Editoriaux - Education - Société - 20 octobre 2019

La maison France

Ouvrant un matin mon ordinateur, je lis qu’Esther Duflo* fait meanstream ouvert. J’ai mon premier Afterwork, dans la newsletter (personnalisée) de mon magazine préféré. Là, je dis : « Trop c’est trop !» Le professeur, tapi en moi comme une bête assoupie, sort ses griffes. Qu’il soit permis de rappeler quelques règles du bien causer pour le bon air de notre maison France.

Refaisons, pour l’oreille, les liaisons. Il devient pénible d’entendre, à longueur d’antenne, de grandes filles décoiffées répéter « aprè avoir » et « quan on ». J’aime les mots anglais. Le mot lobby est parfait, tout comme snob et cash. Mais le franglais syntaxique qui désarticule une phrase en dispensant de trouver le mot juste devient odieux. À qui fera-t-on croire que l’on pense tellement dans la langue de Shakespeare qu’on ne trouve plus le mot soupir dans la langue de Molière ? Rappelons la loi Toubon et faisons barrage à la loi Fioraso : commerçons en français et enseignons Proust « dans le texte ».

Le sexe n’est pas le genre grammatical. Le mot « frère » suffirait, à lui seul, à montrer la féminité chimérique de la voyelle e. Sans parler du mot « rire », qui ne caractérise guère la gent féministe. Je dis volontiers « la ministre ». Mais procureure est grotesque, tout comme rapporteure d’une loi. Et quand je vois auteure sur un écran de télévision, je passe mon plumeau Swiffer™. Le problème n’est pas de savoir si un mot est sexué mais de s’émerveiller que Balzac peigne aussi merveilleusement l’intériorité d’une jeune fille dans Modeste Mignon ou le point de vue de deux jeunes mariées dans leurs Mémoires. C’est le mystère de l’écriture, ni masculine ni féminine ni neutre, qu’il faut interroger et non pas nos parties génitales.
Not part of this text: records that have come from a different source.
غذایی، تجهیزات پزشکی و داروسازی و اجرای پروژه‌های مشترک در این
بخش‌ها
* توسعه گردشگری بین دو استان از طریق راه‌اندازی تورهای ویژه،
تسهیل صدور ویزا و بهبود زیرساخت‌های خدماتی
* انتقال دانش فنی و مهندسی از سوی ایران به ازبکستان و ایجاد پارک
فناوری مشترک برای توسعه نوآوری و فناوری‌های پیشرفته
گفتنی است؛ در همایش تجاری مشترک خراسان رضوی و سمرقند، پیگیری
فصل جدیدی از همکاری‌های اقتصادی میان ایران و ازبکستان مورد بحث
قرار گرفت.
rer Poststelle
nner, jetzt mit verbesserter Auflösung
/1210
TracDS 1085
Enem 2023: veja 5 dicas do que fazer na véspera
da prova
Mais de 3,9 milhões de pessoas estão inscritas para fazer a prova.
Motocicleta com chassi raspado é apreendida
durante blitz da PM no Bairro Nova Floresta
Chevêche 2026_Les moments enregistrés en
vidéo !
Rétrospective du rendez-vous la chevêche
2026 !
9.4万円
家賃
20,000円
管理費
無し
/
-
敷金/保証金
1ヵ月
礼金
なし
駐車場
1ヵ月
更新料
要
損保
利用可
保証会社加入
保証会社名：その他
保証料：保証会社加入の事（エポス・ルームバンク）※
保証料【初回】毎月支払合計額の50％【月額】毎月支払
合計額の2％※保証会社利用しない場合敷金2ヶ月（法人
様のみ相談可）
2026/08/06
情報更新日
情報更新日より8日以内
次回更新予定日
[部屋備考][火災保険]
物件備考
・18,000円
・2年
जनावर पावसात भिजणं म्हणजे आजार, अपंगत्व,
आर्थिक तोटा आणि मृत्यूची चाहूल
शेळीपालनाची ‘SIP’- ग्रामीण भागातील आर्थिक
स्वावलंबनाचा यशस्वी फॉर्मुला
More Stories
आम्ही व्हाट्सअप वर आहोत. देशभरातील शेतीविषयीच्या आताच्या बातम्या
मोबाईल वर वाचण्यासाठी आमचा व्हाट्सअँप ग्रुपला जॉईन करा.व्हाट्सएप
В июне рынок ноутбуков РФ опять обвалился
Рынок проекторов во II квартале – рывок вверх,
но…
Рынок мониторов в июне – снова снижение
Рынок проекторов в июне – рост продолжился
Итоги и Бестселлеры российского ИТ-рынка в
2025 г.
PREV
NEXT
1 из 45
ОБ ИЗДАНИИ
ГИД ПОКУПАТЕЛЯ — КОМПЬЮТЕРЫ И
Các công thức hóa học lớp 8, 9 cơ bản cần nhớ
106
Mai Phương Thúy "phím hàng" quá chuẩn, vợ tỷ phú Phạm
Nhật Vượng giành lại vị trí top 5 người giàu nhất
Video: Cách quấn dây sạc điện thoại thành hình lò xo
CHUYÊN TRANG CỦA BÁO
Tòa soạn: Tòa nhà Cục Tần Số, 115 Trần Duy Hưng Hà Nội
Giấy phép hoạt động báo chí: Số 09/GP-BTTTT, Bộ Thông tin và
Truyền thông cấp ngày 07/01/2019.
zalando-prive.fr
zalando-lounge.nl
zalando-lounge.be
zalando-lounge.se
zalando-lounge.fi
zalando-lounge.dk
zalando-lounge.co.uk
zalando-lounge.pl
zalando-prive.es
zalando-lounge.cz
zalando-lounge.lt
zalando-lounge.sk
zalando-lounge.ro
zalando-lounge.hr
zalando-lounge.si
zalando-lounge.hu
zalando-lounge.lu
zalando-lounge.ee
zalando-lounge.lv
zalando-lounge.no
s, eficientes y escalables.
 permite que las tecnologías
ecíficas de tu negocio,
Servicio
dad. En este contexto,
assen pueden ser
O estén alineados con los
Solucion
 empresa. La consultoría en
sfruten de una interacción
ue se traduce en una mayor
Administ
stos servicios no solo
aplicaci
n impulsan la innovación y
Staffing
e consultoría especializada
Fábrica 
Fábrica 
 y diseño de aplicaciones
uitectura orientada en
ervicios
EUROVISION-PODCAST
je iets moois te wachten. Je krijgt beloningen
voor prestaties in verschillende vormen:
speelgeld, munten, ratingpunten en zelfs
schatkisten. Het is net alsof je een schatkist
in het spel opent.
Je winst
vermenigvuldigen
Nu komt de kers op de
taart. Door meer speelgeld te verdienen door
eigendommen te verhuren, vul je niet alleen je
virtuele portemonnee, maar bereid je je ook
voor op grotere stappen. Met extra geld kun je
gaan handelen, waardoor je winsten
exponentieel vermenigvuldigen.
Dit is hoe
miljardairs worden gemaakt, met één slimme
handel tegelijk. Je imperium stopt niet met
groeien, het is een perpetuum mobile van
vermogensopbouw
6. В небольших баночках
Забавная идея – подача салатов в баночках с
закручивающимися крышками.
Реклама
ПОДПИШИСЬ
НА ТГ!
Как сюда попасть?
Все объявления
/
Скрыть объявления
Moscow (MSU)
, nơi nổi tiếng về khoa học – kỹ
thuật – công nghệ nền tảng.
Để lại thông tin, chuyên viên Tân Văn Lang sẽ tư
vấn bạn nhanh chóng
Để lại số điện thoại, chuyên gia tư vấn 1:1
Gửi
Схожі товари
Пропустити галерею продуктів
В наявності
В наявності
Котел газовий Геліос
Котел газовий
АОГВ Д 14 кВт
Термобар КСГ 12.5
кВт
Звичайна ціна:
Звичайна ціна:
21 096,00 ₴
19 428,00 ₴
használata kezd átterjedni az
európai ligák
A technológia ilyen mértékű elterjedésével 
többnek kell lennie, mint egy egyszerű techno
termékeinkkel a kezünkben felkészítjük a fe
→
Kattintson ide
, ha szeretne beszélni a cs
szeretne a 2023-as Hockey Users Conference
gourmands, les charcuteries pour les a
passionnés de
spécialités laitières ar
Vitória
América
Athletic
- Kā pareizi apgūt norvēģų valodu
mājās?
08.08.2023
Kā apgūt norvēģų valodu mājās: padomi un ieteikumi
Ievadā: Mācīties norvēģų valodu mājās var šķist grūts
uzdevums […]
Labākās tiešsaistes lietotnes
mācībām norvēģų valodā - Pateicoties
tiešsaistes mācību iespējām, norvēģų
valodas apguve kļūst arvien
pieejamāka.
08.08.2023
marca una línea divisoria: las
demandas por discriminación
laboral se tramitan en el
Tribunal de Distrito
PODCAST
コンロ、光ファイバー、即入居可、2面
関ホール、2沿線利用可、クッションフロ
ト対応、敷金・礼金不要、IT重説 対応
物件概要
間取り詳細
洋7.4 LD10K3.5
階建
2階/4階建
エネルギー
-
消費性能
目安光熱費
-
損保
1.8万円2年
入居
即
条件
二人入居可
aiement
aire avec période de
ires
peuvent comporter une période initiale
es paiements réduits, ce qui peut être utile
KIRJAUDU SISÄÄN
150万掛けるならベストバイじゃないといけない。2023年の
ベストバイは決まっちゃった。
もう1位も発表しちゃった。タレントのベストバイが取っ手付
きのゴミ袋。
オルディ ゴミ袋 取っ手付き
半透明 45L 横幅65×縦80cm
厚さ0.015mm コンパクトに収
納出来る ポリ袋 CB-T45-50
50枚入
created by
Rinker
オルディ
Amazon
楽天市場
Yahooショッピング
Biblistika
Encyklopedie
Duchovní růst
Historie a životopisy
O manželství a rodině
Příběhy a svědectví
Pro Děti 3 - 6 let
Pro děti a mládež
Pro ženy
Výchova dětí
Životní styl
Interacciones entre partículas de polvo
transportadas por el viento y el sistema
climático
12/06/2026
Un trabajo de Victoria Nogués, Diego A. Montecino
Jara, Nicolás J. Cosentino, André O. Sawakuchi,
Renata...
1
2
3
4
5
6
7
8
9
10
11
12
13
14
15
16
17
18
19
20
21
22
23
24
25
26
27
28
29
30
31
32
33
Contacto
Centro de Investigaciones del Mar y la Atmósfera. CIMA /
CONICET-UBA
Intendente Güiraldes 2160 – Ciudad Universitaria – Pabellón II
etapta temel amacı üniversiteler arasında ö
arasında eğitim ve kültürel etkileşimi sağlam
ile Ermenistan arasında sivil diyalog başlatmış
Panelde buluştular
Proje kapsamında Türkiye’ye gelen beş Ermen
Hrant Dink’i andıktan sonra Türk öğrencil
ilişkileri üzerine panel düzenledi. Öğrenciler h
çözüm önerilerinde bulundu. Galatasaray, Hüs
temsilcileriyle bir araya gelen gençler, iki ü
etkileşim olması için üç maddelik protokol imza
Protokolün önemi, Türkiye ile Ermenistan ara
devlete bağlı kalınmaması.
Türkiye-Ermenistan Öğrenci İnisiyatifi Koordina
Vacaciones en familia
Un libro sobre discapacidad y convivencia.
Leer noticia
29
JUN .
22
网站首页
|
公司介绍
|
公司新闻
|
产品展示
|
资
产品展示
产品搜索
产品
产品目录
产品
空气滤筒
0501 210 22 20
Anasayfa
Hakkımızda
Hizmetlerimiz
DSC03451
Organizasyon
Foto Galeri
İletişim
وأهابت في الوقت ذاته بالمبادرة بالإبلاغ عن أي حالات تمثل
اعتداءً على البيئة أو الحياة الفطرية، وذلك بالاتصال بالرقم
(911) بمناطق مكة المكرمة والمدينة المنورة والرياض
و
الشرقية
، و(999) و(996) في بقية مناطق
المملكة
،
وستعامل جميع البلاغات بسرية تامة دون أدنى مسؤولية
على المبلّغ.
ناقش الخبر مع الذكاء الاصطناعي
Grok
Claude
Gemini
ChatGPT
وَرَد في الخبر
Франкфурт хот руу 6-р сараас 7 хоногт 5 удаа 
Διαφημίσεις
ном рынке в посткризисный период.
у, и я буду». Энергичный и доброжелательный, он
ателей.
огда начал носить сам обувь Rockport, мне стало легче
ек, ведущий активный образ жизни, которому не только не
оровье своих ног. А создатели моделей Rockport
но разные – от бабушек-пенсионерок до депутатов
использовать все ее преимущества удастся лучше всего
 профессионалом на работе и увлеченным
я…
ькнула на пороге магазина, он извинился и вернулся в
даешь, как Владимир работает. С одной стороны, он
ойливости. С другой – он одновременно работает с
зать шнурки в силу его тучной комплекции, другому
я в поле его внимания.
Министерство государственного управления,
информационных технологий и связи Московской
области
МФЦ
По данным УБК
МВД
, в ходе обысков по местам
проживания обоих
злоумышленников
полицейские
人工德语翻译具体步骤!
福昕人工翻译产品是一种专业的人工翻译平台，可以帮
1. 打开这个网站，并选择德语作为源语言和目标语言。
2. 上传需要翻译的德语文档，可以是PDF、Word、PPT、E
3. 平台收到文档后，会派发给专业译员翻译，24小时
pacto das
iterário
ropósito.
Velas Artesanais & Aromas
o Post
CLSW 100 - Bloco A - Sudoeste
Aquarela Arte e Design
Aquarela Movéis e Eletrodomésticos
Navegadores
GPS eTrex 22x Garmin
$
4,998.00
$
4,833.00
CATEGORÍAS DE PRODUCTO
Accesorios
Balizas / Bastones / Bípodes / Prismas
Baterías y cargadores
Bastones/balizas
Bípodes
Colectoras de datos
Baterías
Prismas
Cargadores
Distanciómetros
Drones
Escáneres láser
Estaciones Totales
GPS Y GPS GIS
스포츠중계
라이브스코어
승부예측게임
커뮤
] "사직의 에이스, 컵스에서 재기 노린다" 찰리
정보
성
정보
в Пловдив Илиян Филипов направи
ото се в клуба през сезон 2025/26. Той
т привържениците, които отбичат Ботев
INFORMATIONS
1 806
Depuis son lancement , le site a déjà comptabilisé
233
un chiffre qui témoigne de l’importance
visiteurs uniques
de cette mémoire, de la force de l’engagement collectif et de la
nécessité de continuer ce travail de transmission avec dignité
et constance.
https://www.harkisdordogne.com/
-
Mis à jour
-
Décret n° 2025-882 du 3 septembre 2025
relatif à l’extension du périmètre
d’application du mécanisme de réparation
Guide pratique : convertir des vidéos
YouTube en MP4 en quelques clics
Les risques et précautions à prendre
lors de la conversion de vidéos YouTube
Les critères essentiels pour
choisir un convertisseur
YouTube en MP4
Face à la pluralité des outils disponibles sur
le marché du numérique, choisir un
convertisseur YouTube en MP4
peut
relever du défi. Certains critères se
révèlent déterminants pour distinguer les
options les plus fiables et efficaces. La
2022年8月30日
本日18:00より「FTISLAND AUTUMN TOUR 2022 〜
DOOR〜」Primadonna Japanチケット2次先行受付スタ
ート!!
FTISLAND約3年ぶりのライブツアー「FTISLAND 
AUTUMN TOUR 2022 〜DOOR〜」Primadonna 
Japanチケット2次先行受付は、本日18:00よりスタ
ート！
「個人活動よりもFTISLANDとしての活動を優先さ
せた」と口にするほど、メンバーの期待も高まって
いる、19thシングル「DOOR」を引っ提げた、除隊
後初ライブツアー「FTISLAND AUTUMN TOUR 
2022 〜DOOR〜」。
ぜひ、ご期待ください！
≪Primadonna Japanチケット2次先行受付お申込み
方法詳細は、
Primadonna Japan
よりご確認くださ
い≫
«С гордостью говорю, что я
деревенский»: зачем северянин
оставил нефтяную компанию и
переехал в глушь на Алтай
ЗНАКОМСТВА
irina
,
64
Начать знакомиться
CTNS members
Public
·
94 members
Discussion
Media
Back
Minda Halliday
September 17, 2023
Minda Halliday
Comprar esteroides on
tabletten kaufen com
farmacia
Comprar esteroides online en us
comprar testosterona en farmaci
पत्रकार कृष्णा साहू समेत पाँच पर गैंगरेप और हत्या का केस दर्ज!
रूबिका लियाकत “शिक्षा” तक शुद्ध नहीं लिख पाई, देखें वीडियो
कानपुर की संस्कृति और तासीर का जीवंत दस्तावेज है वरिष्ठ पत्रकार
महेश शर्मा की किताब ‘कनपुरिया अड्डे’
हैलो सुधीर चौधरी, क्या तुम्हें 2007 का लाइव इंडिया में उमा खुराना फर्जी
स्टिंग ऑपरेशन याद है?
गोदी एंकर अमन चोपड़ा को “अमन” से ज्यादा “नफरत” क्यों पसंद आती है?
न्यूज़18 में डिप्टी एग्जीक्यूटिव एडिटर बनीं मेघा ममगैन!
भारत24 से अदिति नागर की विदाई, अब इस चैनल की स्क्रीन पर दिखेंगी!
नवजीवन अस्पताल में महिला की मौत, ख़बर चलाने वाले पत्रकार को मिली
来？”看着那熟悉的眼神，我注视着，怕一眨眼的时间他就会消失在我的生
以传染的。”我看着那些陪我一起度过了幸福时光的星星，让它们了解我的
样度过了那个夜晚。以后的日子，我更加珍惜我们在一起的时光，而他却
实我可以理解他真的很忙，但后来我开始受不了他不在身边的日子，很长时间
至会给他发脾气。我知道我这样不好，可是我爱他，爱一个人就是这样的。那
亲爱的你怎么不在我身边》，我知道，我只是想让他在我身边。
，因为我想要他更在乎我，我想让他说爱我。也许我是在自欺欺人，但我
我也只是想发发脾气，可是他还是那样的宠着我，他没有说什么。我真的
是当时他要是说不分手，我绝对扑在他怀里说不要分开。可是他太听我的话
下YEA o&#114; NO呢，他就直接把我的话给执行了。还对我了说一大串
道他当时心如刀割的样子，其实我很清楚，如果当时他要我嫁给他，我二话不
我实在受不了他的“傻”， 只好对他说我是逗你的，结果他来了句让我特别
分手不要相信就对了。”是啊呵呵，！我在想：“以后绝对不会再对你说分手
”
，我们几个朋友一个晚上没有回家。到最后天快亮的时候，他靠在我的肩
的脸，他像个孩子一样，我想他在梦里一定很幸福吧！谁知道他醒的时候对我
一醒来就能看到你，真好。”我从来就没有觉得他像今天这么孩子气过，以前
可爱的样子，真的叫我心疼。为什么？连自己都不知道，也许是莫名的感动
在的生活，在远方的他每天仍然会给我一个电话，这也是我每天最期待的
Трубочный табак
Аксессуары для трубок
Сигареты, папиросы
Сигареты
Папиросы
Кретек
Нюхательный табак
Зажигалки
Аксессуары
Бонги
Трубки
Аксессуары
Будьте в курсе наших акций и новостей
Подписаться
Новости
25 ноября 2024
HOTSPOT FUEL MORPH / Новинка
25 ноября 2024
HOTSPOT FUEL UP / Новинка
L’orthographe française n’est pas phonétique. La dictée, ce n’est pas la twictée. A la fabrique d’orphelins, point n’est besoin d’ajouter « la fabrique du crétin digital ». Je plaide pour le retour à une étymologie qui rend son circonflexe au verbe naître avec son origine et sa fratrie. Rien de tel pour relancer la famille biologique que de redonner vie à « la famille des mots ». Aucun pédagogiste n’a le droit de confisquer une langue : il faut apprendre aux élèves tous les modes et tous les temps. Les élèves, aussi, ont le droit d’exprimer leur juste pensée. Au grand oral du bac, je propose une épreuve obligatoire : la récitation d’un poème. Le début de la Chanson du Mal-aimé, apprise par cœur, avec son cœur, suffirait à tresser la couronne du bachelier : « Un soir de demi-brume à Londres/Un voyou qui ressemblait à mon amour/Vint à ma rencontre… »

« Ô amour d’une mère ! Amour que nul n’oublie ! » écrivait Hugo. Ô amour de sa langue ! Amour que l’on oublie ! La méconnaissance de notre langue est l’unique obstacle à l’enseignement de toutes les disciplines dans les universités. Et, donc, à l’avenir de notre jeunesse, entichée de Greta. Alain Finkielkraut cite récemment ces mots de Jonas tirés de Principe responsabilité : « L’avenir n’a pas de lobby. » Que sainte Rita, patronne des causes désespérées, l’entende.

*NDLR : Esther Duflo, économiste franco-américaine qui vient de recevoir le prix Nobel d’économie conjointement avec son mari Abhijit Banerjee, et Michael Kremer.